Najib wants direct security hotline with Manila

Najib wants direct security hotline with Manila
Mr Najib Razak (left) and President Benigno Aquino are seeking closer security relations. Photo: Bloomberg
Leaders discuss need for joint military and police exercises, intelligence-sharing
Published: 4:07 AM, March 1, 2014

KUALA LUMPUR — Malaysian Prime Minister Najib Razak is seeking a security hotline with the Philippines, a year after clashes between the Malaysian authorities and Filipino Muslims claiming sovereignty over Sabah state killed at least 62 people.

Mr Najib met Philippine President Benigno Aquino in Putrajaya yesterday, where they discussed the need to exchange intelligence and conduct more military and police exercises together, the Malaysian leader said at a briefing.

“I also suggested the need for us to have a direct hotline between Malaysian and Philippine security forces,” Mr Najib said.

The Sultans of Sulu once ruled over both Sabah and the Sulu islands in southern Philippines.
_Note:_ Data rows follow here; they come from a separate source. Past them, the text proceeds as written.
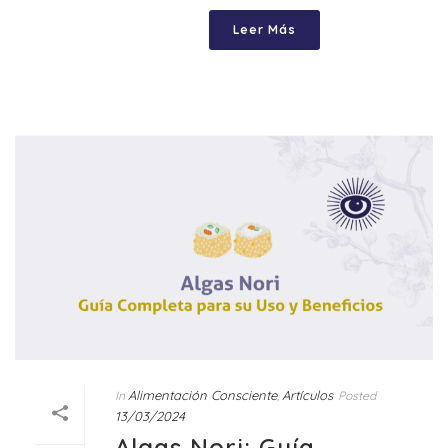
Leer Más
Alimentación Consciente
Artículos
In
,
Posted
13/03/2024
Algas Nori: Guía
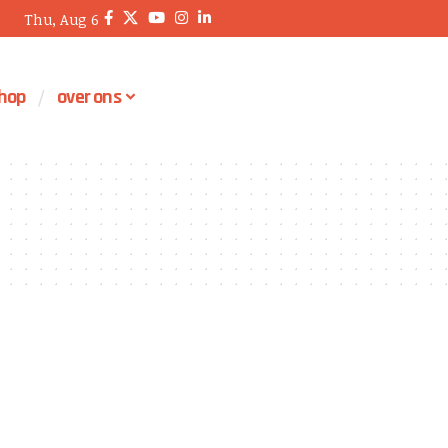
Thu, Aug 6
hop
over ons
Supporters of Sultan Jamalul Kiram III clashed with the Malaysian authorities when he sent one of his brothers and 200 armed followers to Sabah in February last year to occupy land and pursue the clan’s claim.

Mr Aquino accused Kiram, who died last October, and his followers of dragging the Philippines into a dispute that risked hurting relations with Malaysia.

“We should enhance further our security by holding joint military exercises,” Mr Aquino, who on Feb 19 said he did not plan to discuss the Sabah issue with Mr Najib, said at the briefing.

He said he invited the Malaysian Prime Minister to witness the signing of a peace agreement between his government and the Moro Islamic Liberation Front. Malaysia is helping broker a pact aimed at ending a four-decade Muslim insurgency on the southern Philippine island of Mindanao that has killed as many as 200,000 people.

Mr Aquino also said he and Mr Najib agreed that territorial disputes with China must be settled peacefully and according to law. Malaysia, the Philippines, Vietnam and China are among the countries making overlapping claims to areas of the South China Sea, waters rich in oil, gas and fish through which some of the world’s busiest shipping lanes run.

China agreed in July at a forum in Brunei hosted by the Association of Southeast Asian Nations to work towards rules to avoid conflict in the waters. There has not been major progress on developing a code of conduct and China introduced fishing rules in January requiring foreign vessels to seek permission before entering waters off its southern coast.

Malaysia sees potential for increased trade with the Philippines and has offered to train its neighbour on Islamic finance, Mr Najib said.